-- EXERCISE REQUIREMENTS --
Please retype the records below exactly, leaving out any pictures.

-- DATA RECORDS --

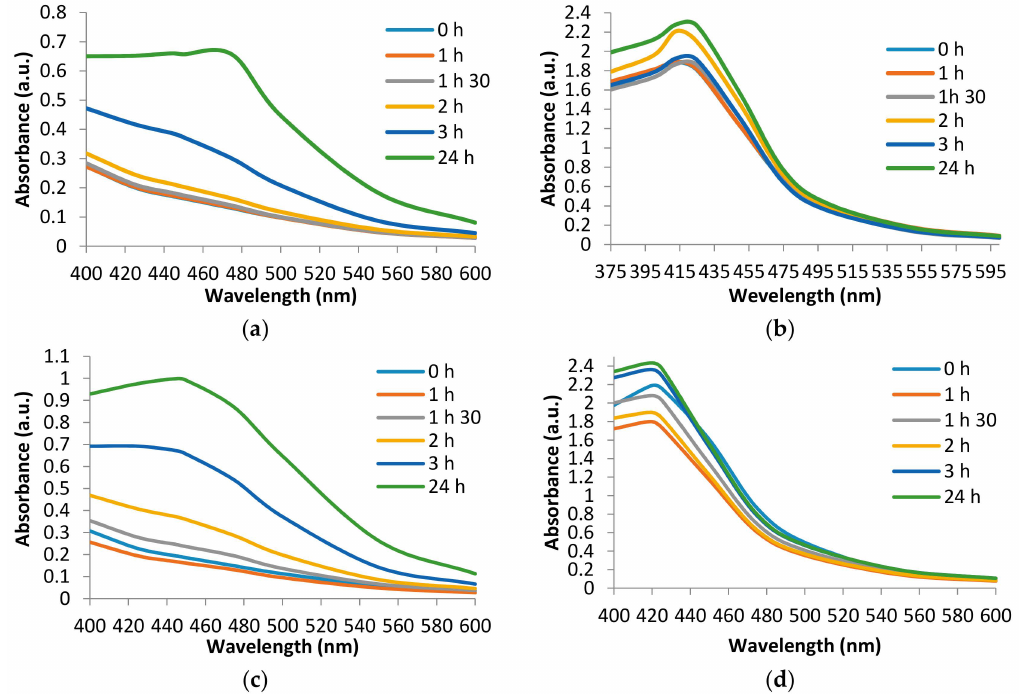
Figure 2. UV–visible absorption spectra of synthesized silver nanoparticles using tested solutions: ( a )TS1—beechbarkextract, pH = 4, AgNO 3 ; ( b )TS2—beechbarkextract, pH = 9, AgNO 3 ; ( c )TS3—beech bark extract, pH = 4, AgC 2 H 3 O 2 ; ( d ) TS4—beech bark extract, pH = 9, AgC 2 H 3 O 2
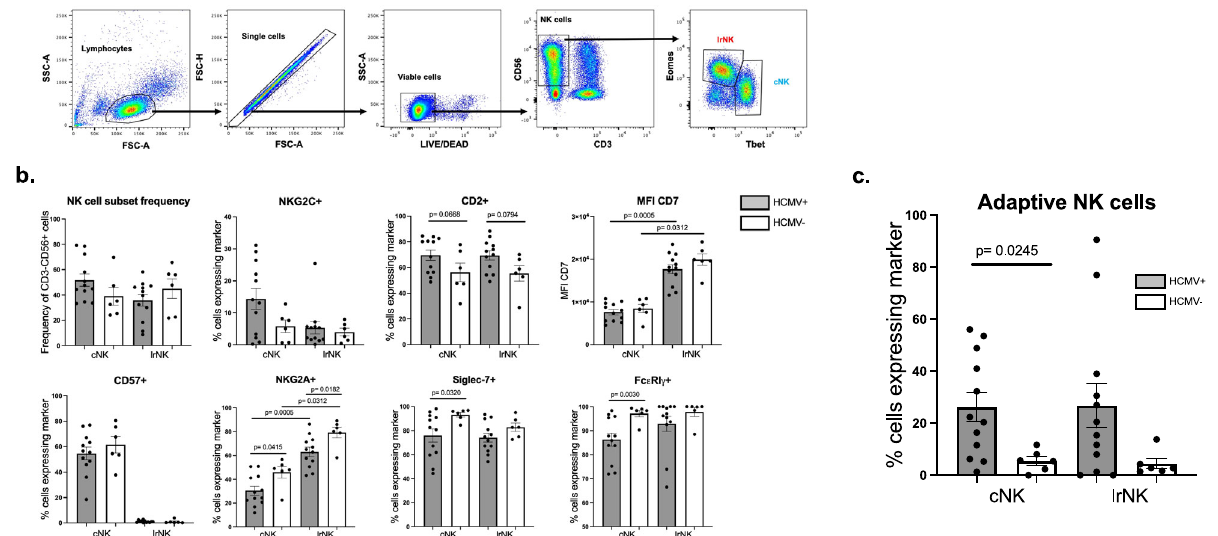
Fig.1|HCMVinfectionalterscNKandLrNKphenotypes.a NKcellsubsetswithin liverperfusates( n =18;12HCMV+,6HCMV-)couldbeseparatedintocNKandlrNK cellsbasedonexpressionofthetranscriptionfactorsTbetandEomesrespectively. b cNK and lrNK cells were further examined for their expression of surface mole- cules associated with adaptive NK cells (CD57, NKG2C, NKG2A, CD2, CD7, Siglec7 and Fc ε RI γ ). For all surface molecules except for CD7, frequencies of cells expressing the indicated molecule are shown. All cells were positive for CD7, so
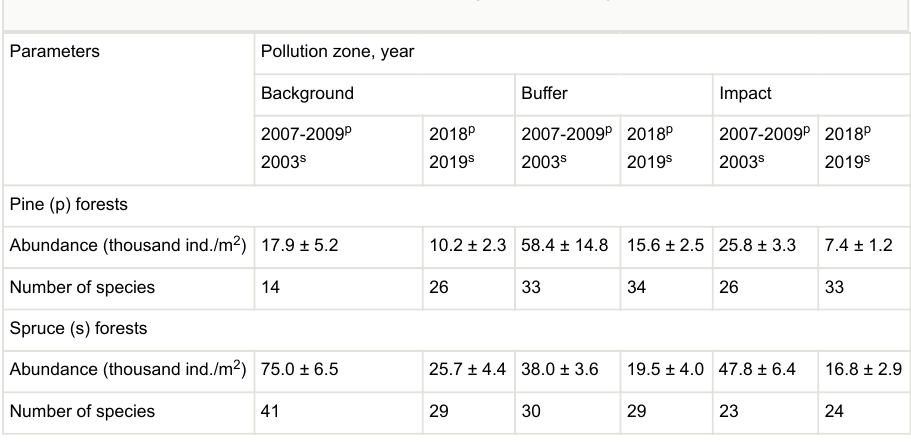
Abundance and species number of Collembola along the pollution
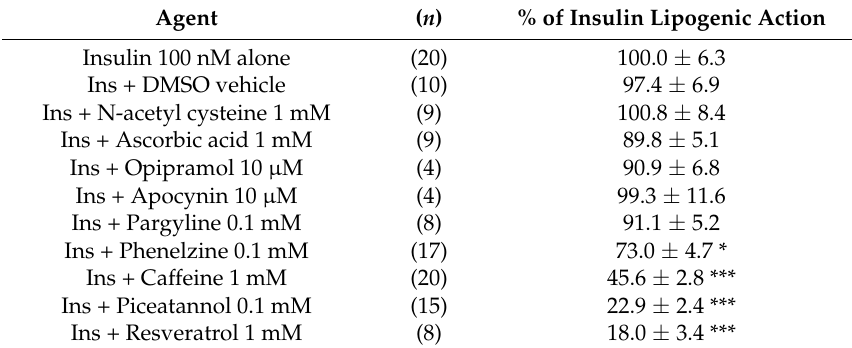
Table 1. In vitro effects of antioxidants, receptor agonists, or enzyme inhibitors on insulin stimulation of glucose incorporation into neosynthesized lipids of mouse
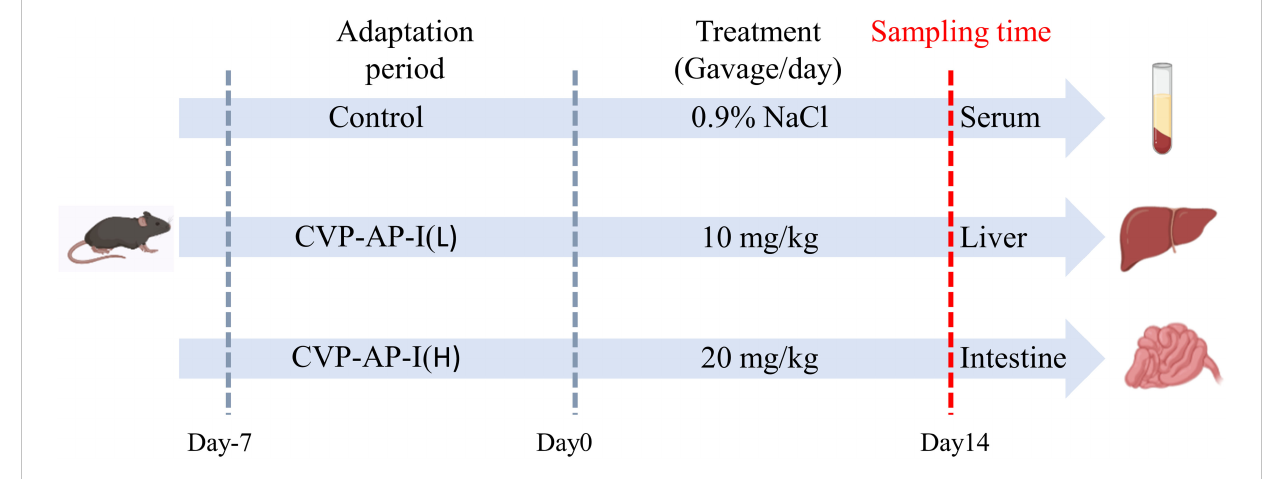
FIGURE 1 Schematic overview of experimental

-- RESULT FOR THIS EXERCISE --
Figure 2. UV–visible absorption spectra of synthesized silver nanoparticles using tested solutions: ( a )TS1—beechbarkextract, pH = 4, AgNO 3 ; ( b )TS2—beechbarkextract, pH = 9, AgNO 3 ; ( c )TS3—beech bark extract, pH = 4, AgC 2 H 3 O 2 ; ( d ) TS4—beech bark extract, pH = 9, AgC 2 H 3 O 2
Fig.1|HCMVinfectionalterscNKandLrNKphenotypes.a NKcellsubsetswithin liverperfusates( n =18;12HCMV+,6HCMV-)couldbeseparatedintocNKandlrNK cellsbasedonexpressionofthetranscriptionfactorsTbetandEomesrespectively. b cNK and lrNK cells were further examined for their expression of surface mole- cules associated with adaptive NK cells (CD57, NKG2C, NKG2A, CD2, CD7, Siglec7 and Fc ε RI γ ). For all surface molecules except for CD7, frequencies of cells expressing the indicated molecule are shown. All cells were positive for CD7, so
Abundance and species number of Collembola along the pollution
Table 1. In vitro effects of antioxidants, receptor agonists, or enzyme inhibitors on insulin stimulation of glucose incorporation into neosynthesized lipids of mouse
FIGURE 1 Schematic overview of experimental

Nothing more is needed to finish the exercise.